UK bosses earn 131 times more than staff

The heads of Britain's largest companies earned 131 times as much as their average employee last year, according to a new study.

Occupy London protest

Protesters from the Occupy London movement protest during the May Day march through Central London on May 1, 2014.

The heads of Britain's largest companies earned 131 times as much as their average employee last year, according to a study exposing the growing pay gap between bosses and workers.

The wage divide has more than doubled since 1998, when the average chief executive of firms in the FTSE 100 earnt 47 times as much as staff, the report, which was published on Monday, said.

The British government has brought in laws to curb executive pay and bonuses since the financial crisis, but a severe squeeze on wage growth has fuelled public anger about highly-paid senior executives.
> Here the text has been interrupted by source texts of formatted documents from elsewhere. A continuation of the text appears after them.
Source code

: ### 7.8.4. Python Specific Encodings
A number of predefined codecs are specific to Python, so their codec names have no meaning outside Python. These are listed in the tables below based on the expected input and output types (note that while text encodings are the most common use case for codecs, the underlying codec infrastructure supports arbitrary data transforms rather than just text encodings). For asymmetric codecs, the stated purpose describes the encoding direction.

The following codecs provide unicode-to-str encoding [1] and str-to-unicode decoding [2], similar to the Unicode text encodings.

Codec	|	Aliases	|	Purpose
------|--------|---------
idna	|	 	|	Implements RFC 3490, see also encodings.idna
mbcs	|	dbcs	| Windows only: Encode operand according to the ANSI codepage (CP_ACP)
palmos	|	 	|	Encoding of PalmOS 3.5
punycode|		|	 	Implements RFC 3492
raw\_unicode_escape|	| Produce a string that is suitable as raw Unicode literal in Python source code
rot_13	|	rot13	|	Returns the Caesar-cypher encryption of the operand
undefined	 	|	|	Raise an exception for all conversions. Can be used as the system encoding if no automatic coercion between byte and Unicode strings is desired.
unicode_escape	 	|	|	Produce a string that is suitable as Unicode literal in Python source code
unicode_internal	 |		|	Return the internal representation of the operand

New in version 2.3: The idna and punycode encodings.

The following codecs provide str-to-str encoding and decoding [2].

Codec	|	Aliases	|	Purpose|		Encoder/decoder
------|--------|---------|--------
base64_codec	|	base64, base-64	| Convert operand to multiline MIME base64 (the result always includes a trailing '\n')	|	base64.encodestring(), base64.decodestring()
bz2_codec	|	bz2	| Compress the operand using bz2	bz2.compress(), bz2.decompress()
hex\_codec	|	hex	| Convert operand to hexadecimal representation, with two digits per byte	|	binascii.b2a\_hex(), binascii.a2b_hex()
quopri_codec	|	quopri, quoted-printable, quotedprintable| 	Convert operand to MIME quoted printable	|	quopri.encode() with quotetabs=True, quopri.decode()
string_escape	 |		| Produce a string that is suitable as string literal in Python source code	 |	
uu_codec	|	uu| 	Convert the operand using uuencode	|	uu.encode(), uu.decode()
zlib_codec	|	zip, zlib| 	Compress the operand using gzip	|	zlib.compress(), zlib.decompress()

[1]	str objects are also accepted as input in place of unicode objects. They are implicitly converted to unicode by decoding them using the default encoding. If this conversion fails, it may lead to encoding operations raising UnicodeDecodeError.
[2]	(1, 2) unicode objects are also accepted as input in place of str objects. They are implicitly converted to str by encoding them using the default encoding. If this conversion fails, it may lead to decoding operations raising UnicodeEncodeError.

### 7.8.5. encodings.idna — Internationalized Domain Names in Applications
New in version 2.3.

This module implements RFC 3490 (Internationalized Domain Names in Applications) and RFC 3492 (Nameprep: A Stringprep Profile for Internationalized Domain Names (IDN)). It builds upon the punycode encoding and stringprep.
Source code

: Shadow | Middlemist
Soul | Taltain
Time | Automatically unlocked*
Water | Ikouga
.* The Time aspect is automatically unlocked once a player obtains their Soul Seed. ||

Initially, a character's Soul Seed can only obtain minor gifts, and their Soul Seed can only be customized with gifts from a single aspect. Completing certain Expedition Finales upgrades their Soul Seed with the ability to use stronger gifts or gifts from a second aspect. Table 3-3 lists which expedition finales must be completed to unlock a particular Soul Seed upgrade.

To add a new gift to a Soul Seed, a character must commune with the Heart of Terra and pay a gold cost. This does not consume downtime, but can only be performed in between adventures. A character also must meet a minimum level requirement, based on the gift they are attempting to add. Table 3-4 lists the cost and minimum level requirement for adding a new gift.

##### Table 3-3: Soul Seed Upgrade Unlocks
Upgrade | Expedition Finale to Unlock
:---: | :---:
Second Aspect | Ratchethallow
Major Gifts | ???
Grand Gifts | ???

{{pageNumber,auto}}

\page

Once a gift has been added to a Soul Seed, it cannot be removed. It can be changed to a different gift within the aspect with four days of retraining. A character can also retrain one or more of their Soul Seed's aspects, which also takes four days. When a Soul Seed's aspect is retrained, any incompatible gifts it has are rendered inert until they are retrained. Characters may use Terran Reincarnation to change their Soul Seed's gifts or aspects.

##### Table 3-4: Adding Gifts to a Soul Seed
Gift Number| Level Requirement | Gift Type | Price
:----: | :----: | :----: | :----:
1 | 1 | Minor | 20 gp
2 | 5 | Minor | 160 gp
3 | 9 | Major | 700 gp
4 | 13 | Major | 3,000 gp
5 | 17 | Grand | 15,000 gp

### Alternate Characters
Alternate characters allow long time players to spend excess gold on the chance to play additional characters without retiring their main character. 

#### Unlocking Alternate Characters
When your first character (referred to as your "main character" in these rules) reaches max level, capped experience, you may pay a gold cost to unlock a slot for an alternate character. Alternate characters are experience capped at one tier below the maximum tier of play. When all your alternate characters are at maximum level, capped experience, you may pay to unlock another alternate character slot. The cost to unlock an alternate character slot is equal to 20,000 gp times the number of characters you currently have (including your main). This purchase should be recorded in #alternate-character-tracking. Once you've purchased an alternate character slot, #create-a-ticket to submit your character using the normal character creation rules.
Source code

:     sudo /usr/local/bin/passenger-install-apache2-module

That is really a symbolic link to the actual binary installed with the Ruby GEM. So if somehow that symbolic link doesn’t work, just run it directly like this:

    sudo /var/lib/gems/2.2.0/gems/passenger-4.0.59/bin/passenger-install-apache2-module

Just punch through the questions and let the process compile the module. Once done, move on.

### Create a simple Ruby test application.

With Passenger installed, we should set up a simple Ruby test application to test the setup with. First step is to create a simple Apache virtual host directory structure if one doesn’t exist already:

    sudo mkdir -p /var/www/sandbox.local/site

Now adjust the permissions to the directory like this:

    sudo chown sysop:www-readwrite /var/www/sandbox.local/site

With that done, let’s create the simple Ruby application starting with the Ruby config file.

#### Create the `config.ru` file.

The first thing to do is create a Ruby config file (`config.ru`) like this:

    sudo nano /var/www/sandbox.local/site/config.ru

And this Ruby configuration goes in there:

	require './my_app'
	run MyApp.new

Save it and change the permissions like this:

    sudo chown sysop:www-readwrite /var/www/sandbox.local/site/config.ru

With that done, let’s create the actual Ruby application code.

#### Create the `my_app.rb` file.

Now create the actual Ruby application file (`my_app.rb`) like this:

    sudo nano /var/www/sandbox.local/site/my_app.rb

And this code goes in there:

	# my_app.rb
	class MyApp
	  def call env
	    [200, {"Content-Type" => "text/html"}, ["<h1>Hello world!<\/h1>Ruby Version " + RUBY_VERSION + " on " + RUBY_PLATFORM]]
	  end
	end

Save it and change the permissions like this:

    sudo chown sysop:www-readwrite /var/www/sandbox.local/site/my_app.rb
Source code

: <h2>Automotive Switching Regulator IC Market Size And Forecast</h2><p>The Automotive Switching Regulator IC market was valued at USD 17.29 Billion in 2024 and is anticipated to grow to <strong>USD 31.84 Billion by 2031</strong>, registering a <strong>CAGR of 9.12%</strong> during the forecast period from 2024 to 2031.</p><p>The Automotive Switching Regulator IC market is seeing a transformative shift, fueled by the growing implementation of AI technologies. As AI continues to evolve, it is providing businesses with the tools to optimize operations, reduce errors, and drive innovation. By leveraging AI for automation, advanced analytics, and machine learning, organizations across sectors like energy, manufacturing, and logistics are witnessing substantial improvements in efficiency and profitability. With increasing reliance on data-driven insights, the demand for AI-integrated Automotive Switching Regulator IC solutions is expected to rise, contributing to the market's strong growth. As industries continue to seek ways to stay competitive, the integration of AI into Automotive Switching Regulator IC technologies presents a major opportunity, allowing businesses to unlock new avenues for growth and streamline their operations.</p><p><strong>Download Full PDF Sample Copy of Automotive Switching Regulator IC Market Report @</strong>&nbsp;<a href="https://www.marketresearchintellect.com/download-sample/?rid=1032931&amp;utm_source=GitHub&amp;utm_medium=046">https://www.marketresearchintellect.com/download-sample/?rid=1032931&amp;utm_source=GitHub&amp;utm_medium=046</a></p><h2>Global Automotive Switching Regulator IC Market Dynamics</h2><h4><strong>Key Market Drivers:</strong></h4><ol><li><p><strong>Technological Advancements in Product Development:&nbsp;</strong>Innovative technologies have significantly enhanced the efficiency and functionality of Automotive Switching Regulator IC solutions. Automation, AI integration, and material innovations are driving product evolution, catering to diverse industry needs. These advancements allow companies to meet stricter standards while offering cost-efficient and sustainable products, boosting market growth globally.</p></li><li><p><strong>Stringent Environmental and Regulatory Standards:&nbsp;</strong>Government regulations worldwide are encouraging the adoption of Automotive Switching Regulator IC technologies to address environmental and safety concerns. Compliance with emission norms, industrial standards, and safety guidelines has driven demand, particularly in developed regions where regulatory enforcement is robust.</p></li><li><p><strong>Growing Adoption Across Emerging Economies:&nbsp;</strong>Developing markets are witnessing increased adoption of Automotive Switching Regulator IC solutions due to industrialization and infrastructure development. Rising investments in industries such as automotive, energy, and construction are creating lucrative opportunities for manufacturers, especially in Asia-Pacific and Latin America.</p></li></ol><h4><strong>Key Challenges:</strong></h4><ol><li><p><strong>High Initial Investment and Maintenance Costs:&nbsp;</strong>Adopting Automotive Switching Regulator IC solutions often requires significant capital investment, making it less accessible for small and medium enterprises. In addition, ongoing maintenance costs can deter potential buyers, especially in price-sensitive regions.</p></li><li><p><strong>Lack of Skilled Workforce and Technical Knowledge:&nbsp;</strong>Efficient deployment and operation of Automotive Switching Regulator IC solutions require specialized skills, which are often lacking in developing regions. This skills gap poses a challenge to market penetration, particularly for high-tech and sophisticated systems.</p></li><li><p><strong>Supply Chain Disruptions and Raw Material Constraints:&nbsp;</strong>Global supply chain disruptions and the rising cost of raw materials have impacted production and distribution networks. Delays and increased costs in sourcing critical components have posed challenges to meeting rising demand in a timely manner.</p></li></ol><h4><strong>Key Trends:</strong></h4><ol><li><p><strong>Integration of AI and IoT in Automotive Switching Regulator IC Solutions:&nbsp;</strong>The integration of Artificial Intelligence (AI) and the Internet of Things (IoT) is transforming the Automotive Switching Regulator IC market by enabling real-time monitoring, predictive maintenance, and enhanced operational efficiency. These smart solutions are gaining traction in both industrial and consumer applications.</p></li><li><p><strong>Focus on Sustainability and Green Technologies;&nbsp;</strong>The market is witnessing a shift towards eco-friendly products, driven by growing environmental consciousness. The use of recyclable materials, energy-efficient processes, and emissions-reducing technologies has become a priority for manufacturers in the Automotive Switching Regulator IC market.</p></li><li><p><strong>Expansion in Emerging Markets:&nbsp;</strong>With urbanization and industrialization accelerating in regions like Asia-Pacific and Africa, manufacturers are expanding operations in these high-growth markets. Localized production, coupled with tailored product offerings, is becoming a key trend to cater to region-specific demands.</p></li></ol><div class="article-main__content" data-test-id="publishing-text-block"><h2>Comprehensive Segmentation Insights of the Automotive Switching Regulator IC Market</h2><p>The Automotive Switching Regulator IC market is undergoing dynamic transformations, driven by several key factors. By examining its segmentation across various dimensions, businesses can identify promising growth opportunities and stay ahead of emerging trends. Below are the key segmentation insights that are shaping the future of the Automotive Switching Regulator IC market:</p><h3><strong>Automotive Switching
"When bosses make hundreds of times as much money as the rest of the workforce, it creates a deep sense of unfairness," said Deborah Hargreaves, director of the High Pay Centre think-tank, which wrote the report.

Martin Sorrell, who heads up marketing giant WPP, took home a pay package nearly 800 times bigger than his employees of STG29.8 million ($A54.39 million), the study found.

At retailer Next, boss Simon Wolfson earned almost 460 times as much as his average worker in 2013 - but then chose to distribute his bonus to staff.

The chief of mining group Randgold Resources, Mark Bristow, was paid STG4.4 million last year - 231 as much as his average employee.

The study comes after the Bank of England last week halved its pay growth forecast for this year to below the rate of inflation at 1.25 per cent.

Governor Mark Carney said the figures reflected "relatively unprecedented weak wage growth" in Britain.

The gloomy forecast came after official data showed that annual pay fell by 0.2 per cent in the second quarter of the year - the first decline since the height of the financial crisis in 2009.

The squeeze on people's spending power comes even as Britain's growth picked up pace, with the economy now bigger than before the start of the global financial meltdown in 2008.

"The government needs to take more radical action on top pay to deliver a fair economy that ordinary people can have faith in," said Hargreaves.

The think-tank carried out the study using pay figures from company reports and data from the Pensions Investment Research Consultants.